# Exercise brief
The records must be duplicated exactly, with every picture left out.

# Extracted information
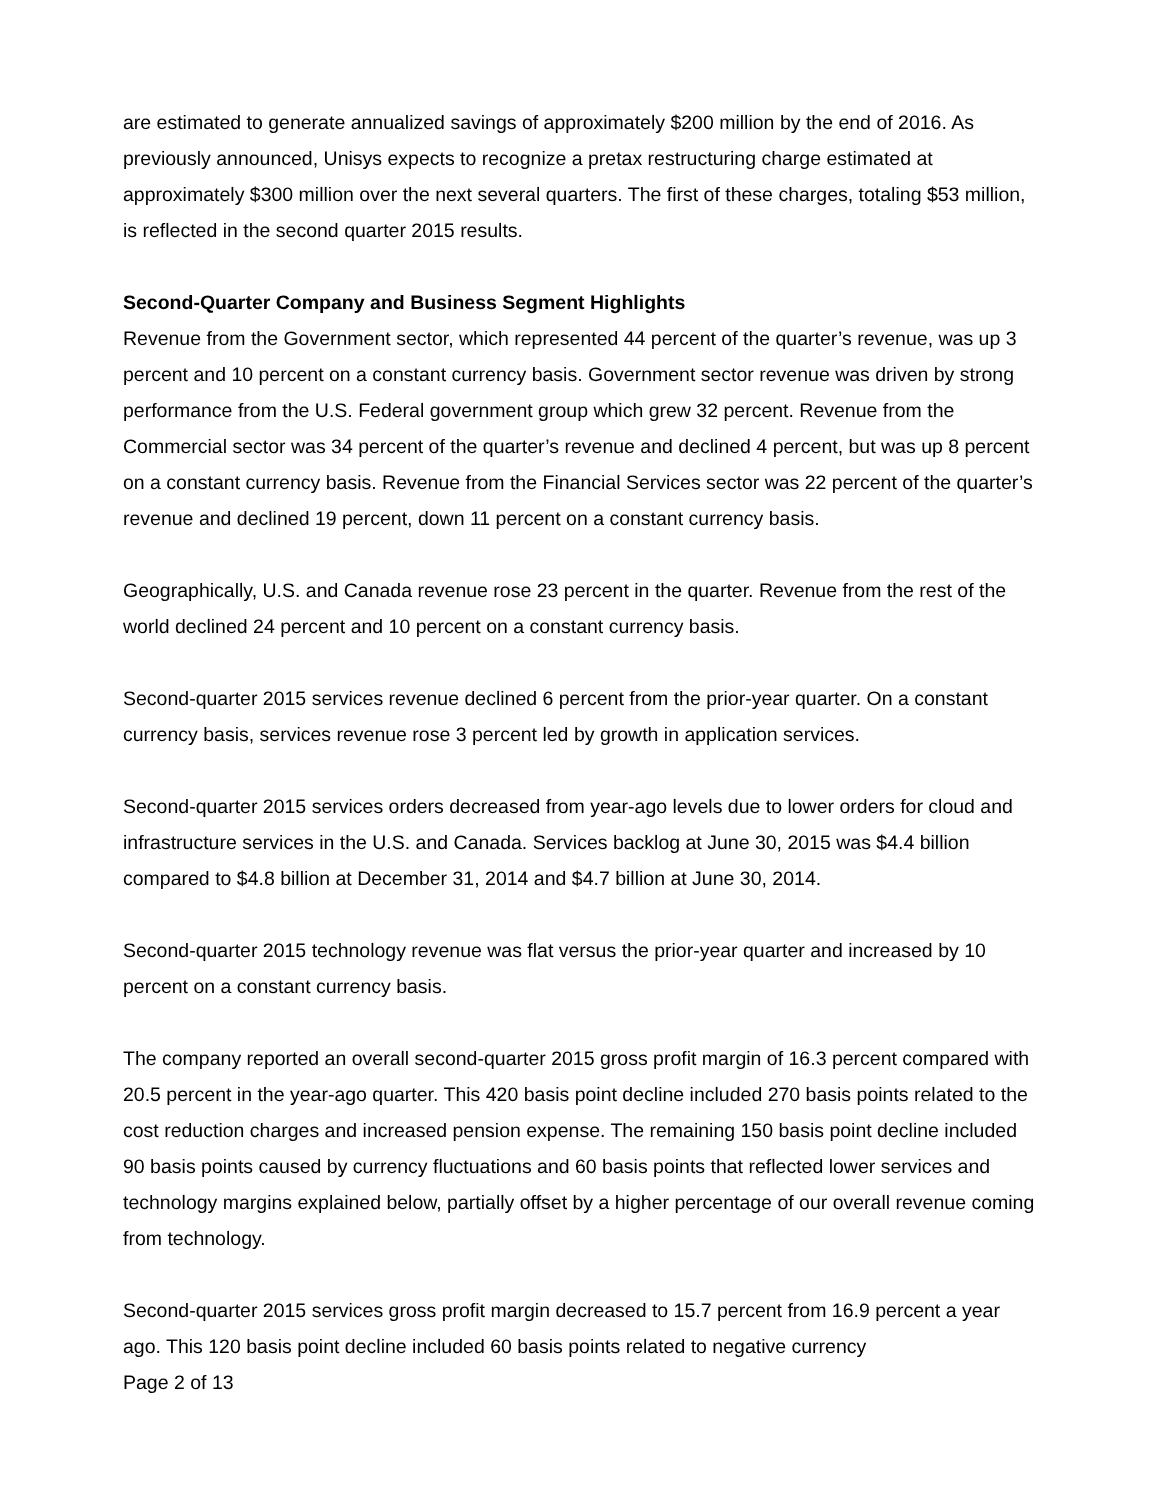are estimated to generate annualized savings of approximately $200 million by the end of 2016. As previously announced, Unisys expects to recognize a pretax restructuring charge estimated at approximately $300 million over the next several quarters. The first of these charges, totaling $53 million, is reflected in the second quarter 2015 results.
Second-Quarter Company and Business Segment Highlights
Revenue from the Government sector, which represented 44 percent of the quarter’s revenue, was up 3 percent and 10 percent on a constant currency basis. Government sector revenue was driven by strong performance from the U.S. Federal government group which grew 32 percent. Revenue from the Commercial sector was 34 percent of the quarter’s revenue and declined 4 percent, but was up 8 percent on a constant currency basis. Revenue from the Financial Services sector was 22 percent of the quarter’s revenue and declined 19 percent, down 11 percent on a constant currency basis.
Geographically, U.S. and Canada revenue rose 23 percent in the quarter. Revenue from the rest of the world declined 24 percent and 10 percent on a constant currency basis.
Second-quarter 2015 services revenue declined 6 percent from the prior-year quarter. On a constant currency basis, services revenue rose 3 percent led by growth in application services.
Second-quarter 2015 services orders decreased from year-ago levels due to lower orders for cloud and infrastructure services in the U.S. and Canada. Services backlog at June 30, 2015 was $4.4 billion compared to $4.8 billion at December 31, 2014 and $4.7 billion at June 30, 2014.
Second-quarter 2015 technology revenue was flat versus the prior-year quarter and increased by 10 percent on a constant currency basis.
The company reported an overall second-quarter 2015 gross profit margin of 16.3 percent compared with 20.5 percent in the year-ago quarter. This 420 basis point decline included 270 basis points related to the cost reduction charges and increased pension expense. The remaining 150 basis point decline included 90 basis points caused by currency fluctuations and 60 basis points that reflected lower services and technology margins explained below, partially offset by a higher percentage of our overall revenue coming from technology.
Second-quarter 2015 services gross profit margin decreased to 15.7 percent from 16.9 percent a year ago. This 120 basis point decline included 60 basis points related to negative currency
Page 2 of 13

# Written answer
are estimated to generate annualized savings of approximately $200 million by the end of 2016. As previously announced, Unisys expects to recognize a pretax restructuring charge estimated at approximately $300 million over the next several quarters. The first of these charges, totaling $53 million, is reflected in the second quarter 2015 results.
Second-Quarter Company and Business Segment Highlights
Revenue from the Government sector, which represented 44 percent of the quarter’s revenue, was up 3 percent and 10 percent on a constant currency basis. Government sector revenue was driven by strong performance from the U.S. Federal government group which grew 32 percent. Revenue from the Commercial sector was 34 percent of the quarter’s revenue and declined 4 percent, but was up 8 percent on a constant currency basis. Revenue from the Financial Services sector was 22 percent of the quarter’s revenue and declined 19 percent, down 11 percent on a constant currency basis.
Geographically, U.S. and Canada revenue rose 23 percent in the quarter. Revenue from the rest of the world declined 24 percent and 10 percent on a constant currency basis.
Second-quarter 2015 services revenue declined 6 percent from the prior-year quarter. On a constant currency basis, services revenue rose 3 percent led by growth in application services.
Second-quarter 2015 services orders decreased from year-ago levels due to lower orders for cloud and infrastructure services in the U.S. and Canada. Services backlog at June 30, 2015 was $4.4 billion compared to $4.8 billion at December 31, 2014 and $4.7 billion at June 30, 2014.
Second-quarter 2015 technology revenue was flat versus the prior-year quarter and increased by 10 percent on a constant currency basis.
The company reported an overall second-quarter 2015 gross profit margin of 16.3 percent compared with 20.5 percent in the year-ago quarter. This 420 basis point decline included 270 basis points related to the cost reduction charges and increased pension expense. The remaining 150 basis point decline included 90 basis points caused by currency fluctuations and 60 basis points that reflected lower services and technology margins explained below, partially offset by a higher percentage of our overall revenue coming from technology.
Second-quarter 2015 services gross profit margin decreased to 15.7 percent from 16.9 percent a year ago. This 120 basis point decline included 60 basis points related to negative currency
Page 2 of 13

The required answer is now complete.